Kıbrıs’ın kaderi, 20. yüzyılın ortasında yazılırken; bir avuç inançlı yürek, tarihin akışını değiştirecek bir kararı hayata geçirdi. O karar, 1 Ağustos 1958’de Türk Mukavemet Teşkilatı (TMT) adıyla vücut buldu. Bu teşkilat, yalnızca bir savunma örgütü değil, bir halkın varoluş mücadelesinin simgesiydi.
Rumların silahlı örgütü EOKA’nın hedefinde yok edilmek istenen bir millet vardı: Kıbrıs Türkleri…
Evlerinden koparılan, köyleri yakılan, çocukları yetim, kadınları dul bırakılan bir toplum… Her kurşun, sadece bir canı değil, bir halkın onurunu hedef alıyordu. Ve işte o anda, TMT devreye girdi — sessizliğin içinden doğan bir haykırış gibi…
TMT; korkuya karşı cesaretin, teslimiyete karşı direnişin adıdır. Her üyesi, adını tarihe kanla değil, kararlılıkla yazdı. Silahları belki sınırlıydı ama inançları sonsuzdu.
Onlar, bir halkın toprağa ve kimliğe olan sadakatini savundu. Dağlarda iz bırakmadan yürüdüler, şehirlerde gölge gibi dolaştılar, her saldırıya karşı bir duvar gibi durdular.

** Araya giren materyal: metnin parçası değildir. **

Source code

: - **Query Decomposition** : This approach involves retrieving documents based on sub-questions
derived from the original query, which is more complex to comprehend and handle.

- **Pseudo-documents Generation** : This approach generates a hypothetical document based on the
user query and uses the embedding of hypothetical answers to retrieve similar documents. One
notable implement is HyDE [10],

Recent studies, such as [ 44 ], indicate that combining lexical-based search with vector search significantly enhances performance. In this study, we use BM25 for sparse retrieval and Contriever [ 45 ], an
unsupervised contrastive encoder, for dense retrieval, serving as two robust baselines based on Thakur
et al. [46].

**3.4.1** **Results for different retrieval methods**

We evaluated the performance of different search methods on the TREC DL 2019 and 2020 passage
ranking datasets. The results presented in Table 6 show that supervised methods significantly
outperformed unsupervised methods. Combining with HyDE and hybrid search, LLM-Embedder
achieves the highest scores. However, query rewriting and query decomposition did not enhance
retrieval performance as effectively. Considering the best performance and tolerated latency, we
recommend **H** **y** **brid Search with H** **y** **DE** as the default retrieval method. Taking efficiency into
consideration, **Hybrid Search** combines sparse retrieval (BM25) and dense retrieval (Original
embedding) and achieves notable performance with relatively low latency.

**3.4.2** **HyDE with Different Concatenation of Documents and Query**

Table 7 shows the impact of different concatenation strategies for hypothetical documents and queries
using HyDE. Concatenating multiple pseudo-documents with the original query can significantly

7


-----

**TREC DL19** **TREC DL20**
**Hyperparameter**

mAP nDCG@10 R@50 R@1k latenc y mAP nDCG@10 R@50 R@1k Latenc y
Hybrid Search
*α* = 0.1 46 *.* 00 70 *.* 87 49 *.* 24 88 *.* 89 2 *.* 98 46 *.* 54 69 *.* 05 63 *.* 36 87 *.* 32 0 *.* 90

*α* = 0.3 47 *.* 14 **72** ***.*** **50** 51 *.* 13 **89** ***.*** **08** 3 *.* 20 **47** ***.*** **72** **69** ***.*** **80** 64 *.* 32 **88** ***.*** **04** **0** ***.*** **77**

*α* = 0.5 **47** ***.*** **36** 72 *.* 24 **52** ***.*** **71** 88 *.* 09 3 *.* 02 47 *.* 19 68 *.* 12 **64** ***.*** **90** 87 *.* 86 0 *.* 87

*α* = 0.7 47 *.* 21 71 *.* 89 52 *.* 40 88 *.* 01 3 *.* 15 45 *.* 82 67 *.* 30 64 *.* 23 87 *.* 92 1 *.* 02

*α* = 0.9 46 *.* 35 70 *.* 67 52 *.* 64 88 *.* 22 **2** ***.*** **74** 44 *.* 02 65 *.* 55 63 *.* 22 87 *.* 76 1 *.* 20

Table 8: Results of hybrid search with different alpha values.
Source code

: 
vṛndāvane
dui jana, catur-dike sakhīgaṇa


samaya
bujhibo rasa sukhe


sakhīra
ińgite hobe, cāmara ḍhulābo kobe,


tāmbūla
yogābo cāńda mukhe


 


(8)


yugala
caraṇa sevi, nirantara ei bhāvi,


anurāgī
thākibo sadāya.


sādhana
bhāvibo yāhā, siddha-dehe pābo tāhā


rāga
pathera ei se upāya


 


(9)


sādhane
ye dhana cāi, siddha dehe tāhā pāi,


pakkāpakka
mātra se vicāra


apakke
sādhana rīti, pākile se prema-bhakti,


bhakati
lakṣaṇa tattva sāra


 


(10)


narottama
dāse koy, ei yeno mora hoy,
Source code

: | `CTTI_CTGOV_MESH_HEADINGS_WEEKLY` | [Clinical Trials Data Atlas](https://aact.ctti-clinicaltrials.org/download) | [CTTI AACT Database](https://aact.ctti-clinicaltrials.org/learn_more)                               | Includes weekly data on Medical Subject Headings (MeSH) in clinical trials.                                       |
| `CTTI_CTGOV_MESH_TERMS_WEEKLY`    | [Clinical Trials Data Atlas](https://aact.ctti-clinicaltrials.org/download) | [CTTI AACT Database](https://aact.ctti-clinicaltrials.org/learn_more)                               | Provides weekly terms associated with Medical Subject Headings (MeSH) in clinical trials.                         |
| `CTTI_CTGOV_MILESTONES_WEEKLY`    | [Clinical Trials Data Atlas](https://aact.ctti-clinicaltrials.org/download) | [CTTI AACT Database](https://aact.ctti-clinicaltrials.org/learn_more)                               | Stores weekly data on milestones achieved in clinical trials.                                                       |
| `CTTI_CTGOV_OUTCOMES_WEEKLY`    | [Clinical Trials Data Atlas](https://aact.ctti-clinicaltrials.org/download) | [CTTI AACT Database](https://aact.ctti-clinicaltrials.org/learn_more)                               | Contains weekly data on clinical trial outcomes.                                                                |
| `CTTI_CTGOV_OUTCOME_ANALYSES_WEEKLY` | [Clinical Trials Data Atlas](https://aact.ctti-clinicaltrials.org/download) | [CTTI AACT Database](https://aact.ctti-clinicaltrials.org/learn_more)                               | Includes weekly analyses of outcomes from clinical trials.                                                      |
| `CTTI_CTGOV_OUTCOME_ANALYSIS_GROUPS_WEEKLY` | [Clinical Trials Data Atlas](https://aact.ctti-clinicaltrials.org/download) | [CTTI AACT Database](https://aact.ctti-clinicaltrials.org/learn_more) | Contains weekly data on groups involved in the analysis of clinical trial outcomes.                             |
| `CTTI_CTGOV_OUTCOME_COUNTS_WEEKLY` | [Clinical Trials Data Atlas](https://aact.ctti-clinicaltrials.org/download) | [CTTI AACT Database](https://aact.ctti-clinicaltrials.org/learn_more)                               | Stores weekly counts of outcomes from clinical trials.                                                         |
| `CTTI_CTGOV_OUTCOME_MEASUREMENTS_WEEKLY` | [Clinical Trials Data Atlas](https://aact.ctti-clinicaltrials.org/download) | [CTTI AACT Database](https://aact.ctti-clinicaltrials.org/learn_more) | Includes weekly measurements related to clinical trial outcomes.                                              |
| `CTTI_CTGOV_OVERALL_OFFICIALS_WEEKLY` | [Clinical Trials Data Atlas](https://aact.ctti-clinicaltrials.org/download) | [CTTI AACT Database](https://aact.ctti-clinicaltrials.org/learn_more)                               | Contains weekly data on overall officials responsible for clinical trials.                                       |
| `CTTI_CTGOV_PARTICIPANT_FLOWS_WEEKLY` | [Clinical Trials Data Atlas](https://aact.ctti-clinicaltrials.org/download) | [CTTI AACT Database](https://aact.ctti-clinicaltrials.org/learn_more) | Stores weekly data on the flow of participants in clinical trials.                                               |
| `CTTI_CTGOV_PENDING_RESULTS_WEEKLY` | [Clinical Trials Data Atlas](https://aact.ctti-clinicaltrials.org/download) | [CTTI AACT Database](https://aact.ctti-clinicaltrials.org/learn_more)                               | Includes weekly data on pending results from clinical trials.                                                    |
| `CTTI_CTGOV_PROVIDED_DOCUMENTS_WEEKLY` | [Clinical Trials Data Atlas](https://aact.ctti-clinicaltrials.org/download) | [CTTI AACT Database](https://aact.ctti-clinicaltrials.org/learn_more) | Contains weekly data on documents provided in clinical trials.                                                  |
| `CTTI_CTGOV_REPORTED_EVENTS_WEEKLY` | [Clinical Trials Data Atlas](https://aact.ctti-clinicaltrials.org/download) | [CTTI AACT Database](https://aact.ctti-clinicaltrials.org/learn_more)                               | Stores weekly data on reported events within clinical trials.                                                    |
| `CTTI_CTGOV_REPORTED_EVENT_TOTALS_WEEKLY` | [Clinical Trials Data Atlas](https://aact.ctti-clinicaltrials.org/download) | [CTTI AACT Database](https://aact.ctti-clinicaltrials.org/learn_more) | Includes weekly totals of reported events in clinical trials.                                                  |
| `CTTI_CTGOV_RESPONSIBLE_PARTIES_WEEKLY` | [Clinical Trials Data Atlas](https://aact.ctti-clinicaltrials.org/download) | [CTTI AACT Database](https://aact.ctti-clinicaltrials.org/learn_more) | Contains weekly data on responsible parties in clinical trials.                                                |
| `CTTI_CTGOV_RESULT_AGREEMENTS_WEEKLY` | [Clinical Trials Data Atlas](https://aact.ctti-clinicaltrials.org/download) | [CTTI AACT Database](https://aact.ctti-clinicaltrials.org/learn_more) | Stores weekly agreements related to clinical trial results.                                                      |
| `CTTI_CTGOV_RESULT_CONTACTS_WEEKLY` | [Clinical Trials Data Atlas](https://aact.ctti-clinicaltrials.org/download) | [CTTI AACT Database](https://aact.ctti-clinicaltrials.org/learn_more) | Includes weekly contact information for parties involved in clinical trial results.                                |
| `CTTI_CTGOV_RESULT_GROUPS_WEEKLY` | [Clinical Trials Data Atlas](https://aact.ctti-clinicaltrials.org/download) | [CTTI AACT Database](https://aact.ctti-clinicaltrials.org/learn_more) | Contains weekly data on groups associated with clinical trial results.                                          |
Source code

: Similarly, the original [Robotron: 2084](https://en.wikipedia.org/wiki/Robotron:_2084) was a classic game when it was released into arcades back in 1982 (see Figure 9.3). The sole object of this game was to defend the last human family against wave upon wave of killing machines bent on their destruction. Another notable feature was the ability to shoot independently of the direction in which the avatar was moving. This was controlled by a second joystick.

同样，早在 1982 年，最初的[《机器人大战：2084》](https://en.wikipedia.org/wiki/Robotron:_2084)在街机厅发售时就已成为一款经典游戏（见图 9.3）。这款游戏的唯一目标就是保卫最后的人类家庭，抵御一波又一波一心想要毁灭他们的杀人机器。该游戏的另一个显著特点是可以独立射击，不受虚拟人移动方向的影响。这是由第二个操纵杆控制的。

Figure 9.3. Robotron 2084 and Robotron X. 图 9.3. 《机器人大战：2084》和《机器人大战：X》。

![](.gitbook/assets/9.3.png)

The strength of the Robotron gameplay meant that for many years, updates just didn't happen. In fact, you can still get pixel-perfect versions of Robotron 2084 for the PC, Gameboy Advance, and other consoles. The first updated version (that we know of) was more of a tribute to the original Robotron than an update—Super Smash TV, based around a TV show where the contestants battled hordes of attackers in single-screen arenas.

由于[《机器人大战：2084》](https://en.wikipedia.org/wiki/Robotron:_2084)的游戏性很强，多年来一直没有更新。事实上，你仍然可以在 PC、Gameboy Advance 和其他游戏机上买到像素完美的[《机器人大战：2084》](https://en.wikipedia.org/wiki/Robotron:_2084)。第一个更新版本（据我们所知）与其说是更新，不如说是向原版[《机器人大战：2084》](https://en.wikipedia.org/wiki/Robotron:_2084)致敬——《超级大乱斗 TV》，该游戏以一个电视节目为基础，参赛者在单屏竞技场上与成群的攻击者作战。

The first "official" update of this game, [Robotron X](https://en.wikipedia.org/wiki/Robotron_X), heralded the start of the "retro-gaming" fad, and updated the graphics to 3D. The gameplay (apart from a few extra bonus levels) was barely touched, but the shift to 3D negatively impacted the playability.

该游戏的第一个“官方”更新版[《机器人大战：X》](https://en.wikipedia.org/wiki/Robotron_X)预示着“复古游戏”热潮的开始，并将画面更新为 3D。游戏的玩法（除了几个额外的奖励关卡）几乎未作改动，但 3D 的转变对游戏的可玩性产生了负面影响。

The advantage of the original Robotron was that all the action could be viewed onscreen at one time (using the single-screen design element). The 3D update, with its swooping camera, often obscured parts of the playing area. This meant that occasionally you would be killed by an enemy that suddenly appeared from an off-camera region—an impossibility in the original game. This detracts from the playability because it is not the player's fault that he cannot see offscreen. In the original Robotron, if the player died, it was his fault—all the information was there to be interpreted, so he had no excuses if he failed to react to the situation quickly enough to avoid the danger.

TMT’nin mücadelesi, yalnızca fiziksel bir savunma değil; kültürel, ulusal ve manevi bir kalkandır. O mücadele sayesinde Kıbrıs Türk halkı yok olmadı, silinmedi, sindirilmedi. Ve bugün, KKTC bayrağı göklerde dalgalanıyorsa, bunda en büyük pay o isimsiz kahramanlarındır.
1 Ağustos, sadece bir tarih değil; Türk Mukavemet Teşkilatı’nın sarsılmaz direniş ruhunun doğum günüdür. Her yıl bu gün, geçmişteki fedakârlıkları hatırlamak, bugünkü özgürlüğün kıymetini bilmek için bir fırsattır. Çünkü TMT’nin attığı her adımda bir çocuğun gülüşü, bir annenin duası, bir halkın umudu saklıdır.
Onlar savaşı değil, barışı korumak için savaştılar.
Onlar kin değil, onur taşıdılar omuzlarında.
Ve biz, onların emanetiyle dimdik ayaktayız.
TMT’ye selam olsun. 1 Ağustos ruhu hiç sönmesin.